Ecosystem Alignment and Architectural Integration 

Another important development in 2025 was a structural shift in how the private cellular ecosystem operates. What was once a vendor-led environment increasingly became driven by system integrators and managed service providers responsible for deployment and long-term operations 

Private cellular remains inherently multi-vendor, requiring coordination across core providers, RAN vendors, mobile network operators, and enterprise teams. As SI- and MSP-led models moved to the forefront, architectural cohesion and operational accountability became critical. Without a standardized device intelligence and security layer, multi-vendor deployments risk fragmentation and inconsistent policy enforcement across sites. Security and operational control must now be embedded from the outset as foundational components of network design.  

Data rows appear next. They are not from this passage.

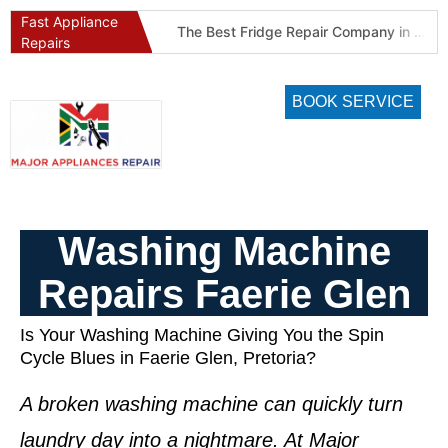
Fast Appliance
Best Refrigeration Services Company in Pretoria and Johannesburg (Gauteng’s Cold Chain Specialist)
The Best Fridge Repair Company in Johannesburg & Pretoria: Why We Are #1 in Gauteng
Repairs
BOOK SERVICE
Washing Machine
Repairs Faerie Glen
Is Your Washing Machine Giving You the Spin
Cycle Blues in Faerie Glen, Pretoria?
A broken washing machine can quickly turn
laundry day into a nightmare. At Major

Over the past year, we expanded strategic engagement across the ecosystem, participating earlier in the planning and architecture discussion. This reflects more than partnership growth. It signals a market moving toward repeatable deployments models and standardized architectures. As private cellular matures into infrastructure, a consistent operational layer is becoming essential. Our growing integration within partner reference architectures that OneLayer is evolving from optional add-on to de facto platform within the private cellular stack.  

Looking Ahead to 2026: From Adoption to Standardization 

The question facing the market is no longer whether private cellular will scale. That trajectory is already clear. The question is how organizations will standardize it.  

In 2026, private cellular will move further into large-scale, multi-site, mission-critical deployments across industries. Device volumes will continue to grow. Hybrid architectures will remain the default. Utilities will accelerate modernization programs, and industrial enterprises will extend deployments across global operations.  

As this shift continues, one relatively becomes clear: private cellular cannot scale effectively without a standardized operational and security layer embedded from beginning of the network lifecycle. increasingly, visibility and security are being considered during early planning stages, including spectrum strategy discussion, vendor evaluations, and architecture design, rather than networks are deployed.  

This convergence around a common operational foundation reflects the next stage of market maturity. As private cellular becomes standardized infrastructure, OneLayer is increasingly serving as the de facto platform for device intelligence, security, and operational control access, multi-site environments.  

The Next Chapter 

2025 demonstrated that private cellular is operational infrastructure. 2026 will be about making it a standardized infrastructure.  

Across industries, private cellular is becoming central to how organizations connect assets automate operations, and deliver critical services. As an infrastructure technology, long-term success depends on consistent visibility, control, and security across deployments.  

Our journey in 2025 reflects more than company growth. It reflects alignment with a broader market shift. As private cellular matures, platforms that provides consistent operational visibility and security will define the architecture. We are proud to see OneLayer increasingly recognized as the de facto foundation for secure, scalable private cellular networks.